The first time we visited him in the nursing home, we were so nervous, but once we started talking to him, it was hard not to feel the familiarity of his one-word responses and interest in seeing our pictures. Occasionally, he would remark on something that would seem a bit off-base, but we managed to maintain a sense of normalcy despite the newness of this space.

Decline is like this. It’s gradual. It slips us deeper and deeper into a new landscape until we stop and look around and realize we’re in completely foreign land. When we got the call this week that he had started to lose his sense of self, we wondered what that would mean next time we saw him. Physically we know that his brain is shrinking, and we can see scans that change over time, but as the shores of his brain recede, entire eras slip away wordlessly into an unknowable sea. We have no choice but to brace for an end that is inevitable for all, but yet the descent is never pleasant or unsurprising.

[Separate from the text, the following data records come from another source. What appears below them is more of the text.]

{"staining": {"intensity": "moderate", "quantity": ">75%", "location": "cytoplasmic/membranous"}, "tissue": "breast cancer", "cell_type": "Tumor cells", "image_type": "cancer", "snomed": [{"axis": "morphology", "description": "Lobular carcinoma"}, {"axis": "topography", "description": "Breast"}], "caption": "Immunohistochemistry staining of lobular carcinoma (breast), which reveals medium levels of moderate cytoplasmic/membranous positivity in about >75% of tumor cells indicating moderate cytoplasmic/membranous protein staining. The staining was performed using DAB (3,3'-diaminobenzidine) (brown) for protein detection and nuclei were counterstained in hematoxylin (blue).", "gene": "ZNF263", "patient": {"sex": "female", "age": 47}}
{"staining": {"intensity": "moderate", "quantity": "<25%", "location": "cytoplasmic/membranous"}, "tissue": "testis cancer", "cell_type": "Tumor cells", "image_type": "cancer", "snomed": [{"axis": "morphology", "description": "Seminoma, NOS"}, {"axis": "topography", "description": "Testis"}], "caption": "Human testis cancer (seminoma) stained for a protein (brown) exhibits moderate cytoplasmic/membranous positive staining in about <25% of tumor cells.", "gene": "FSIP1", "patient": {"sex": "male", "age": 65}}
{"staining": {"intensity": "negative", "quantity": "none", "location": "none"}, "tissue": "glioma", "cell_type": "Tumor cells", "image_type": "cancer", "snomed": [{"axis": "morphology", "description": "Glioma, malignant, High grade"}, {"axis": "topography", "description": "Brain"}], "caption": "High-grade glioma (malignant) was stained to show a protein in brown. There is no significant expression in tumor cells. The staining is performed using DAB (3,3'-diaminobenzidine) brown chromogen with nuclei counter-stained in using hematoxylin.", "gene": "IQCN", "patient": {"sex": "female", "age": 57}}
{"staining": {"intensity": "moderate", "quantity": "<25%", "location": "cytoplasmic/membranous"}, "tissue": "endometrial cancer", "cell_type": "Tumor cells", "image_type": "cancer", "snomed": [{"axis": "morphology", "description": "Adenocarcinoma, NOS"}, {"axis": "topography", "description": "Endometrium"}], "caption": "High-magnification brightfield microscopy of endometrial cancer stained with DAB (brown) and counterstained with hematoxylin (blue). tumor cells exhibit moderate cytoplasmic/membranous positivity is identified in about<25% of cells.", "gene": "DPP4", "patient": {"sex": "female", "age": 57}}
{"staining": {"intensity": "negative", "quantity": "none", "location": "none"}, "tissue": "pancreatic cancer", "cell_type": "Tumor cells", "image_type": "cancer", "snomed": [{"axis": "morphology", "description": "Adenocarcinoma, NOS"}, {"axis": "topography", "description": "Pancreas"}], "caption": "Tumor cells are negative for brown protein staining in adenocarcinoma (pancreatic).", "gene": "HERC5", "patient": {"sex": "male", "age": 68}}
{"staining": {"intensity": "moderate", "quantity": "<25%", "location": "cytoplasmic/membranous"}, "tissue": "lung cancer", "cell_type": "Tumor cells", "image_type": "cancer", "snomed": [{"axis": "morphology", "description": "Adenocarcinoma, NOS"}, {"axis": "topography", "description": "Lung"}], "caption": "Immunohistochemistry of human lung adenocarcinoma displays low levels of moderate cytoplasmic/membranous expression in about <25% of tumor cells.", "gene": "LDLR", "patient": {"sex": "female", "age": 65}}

During my first year of college, I fell into a pretty deep depression. I remember being so stressed that I woke up one morning with my jaw locked. I called my mom and tried to tell her through clenched teeth that ultimately I was sad and not handling the transition well. I remember her response surprising me. Listen to sad music. Watch sad films. Just let the sadness overwhelm you because even sadness will pass.

Leaning into the sadness is not an American ideal. I’m also surprised by how little time we spend grieving — how hidden this very common past time is. The first time my husband watched a Kdrama with me, we chuckled at how overt the sadness was. Faces crumpled with despair, the music cued dramatics, and the storyline dipped into hysterics. As funny as this was, this so called Korean han is a baseline for my emotional state, and I’ve always been comfortable with sadness, even if I don’t regularly welcome it.

When I lived in the Middle East, I remember the first time I heard uulation. Women wailed as they donned black garb from head to foot. Women threw themselves on the coffin. They beat their chests. I remember thinking that this was grief as it was meant to be manifested, and yet I could never imagine myself co-opting this degree of mourning.

As we prepare for the inevitability of my father-in-law’s passing, I don’t feel compelled to wail because I can’t imagine him being comfortable with such displays. In fact, I’m choosing to believe that he possesses agency over these days — that quietly retreating in small and subtle ways is exactly how he would want it. My only hope is that he gets to have the silent satisfaction of knowing that his life was well-lived, that we have always loved him even when he wasn’t the loudest presence in the room. I picture how quietly he would pour milk into his bowl of pie, and how it was only when his spoon clanked the nearly empty bowl that we’d exclaim, “You had pie for breakfast?!” and with satisfaction he’d reply, “Yes. I did.”